Network Marketing Businesses – Opportunity Or Scam?

Network marketing (or multi-level marketing), is a business model where a company can distribute a product direct through a distributor network to consumers.

Network marketing has been touted as an amazing opportunity for the masses, and their supporters can sometimes border on fanatical. Network marketing has also been criticized for some of the unsavory marketing techniques and methods that are taught to distributors.

In this articles, I will provide an unbiased review of the pros and cons of developing or participating in a network marketing business, and see if network marketing is a great business opportunity…or a great scam.

Network Marketing – The Good

In order to participate a network marketing business, you first have to pay. This is a standard franchise model, but the difference is that to get started in a regular franchise is drastically more expensive than any network marketing business.

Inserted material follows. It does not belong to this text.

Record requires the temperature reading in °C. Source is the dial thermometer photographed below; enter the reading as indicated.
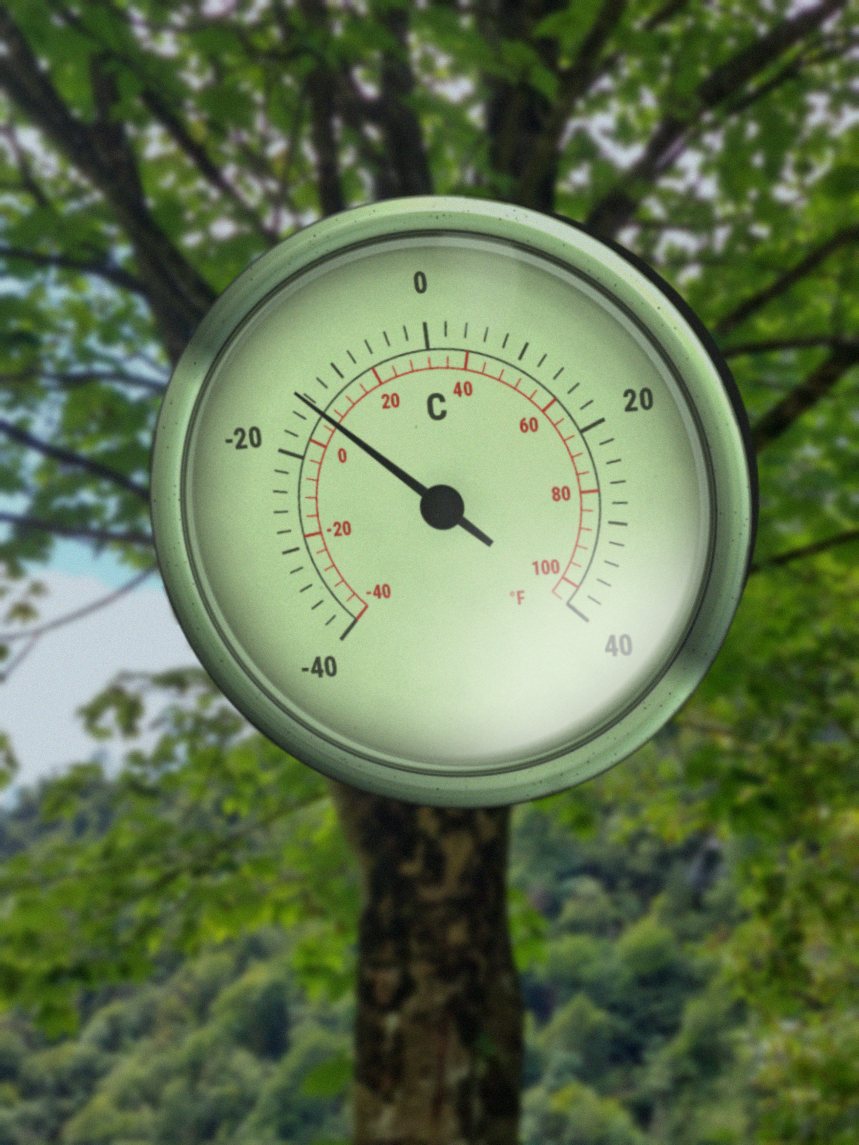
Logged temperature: -14 °C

Compensation is usually distributed in one of the following plans:

Matrix – limit the width of each level in a distributor’s group, forcing strong distributors to pile (“spillover”) their recruits over people who did not sponsor them.

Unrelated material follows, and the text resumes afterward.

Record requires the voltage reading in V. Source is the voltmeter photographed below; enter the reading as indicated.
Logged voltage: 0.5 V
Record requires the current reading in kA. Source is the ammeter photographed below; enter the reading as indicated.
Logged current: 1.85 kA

Binary – limit the width of each level to two legs. Commissions are based on “cycles,” where a distributor is paid a fixed amount whenever both legs achieve a certain number of sales units each. Commissions are paid incrementally when the sales volume in each leg matches.

Elevator – features a board or a list on which each distributor pays in one or more product units to participate. When a certain number of units have been paid in, the structure splits and the earlier participant receives consideration.

Unilevel or Stairstep Breakaway – plans are the oldest and most popular. They feature two types of distributors — managers and non-managers — and three types of pay:

* Baseshop overrides are overrides (commissions) paid to managers by their subordinate non-managers, collectively called a baseshop. This is the same as any other sales organization.

* Generational overrides are overrides of managers from the baseshop of managers who were previously their subordinate. Most plans compensate at least three generations of such managers.

* Executive bonuses are commissions for managers who exceed a sales quota. For example, 1% of the total company sales revenue may go to a bonus pool that is shared monthly pro rata to managers who exceed $20,000 in that month.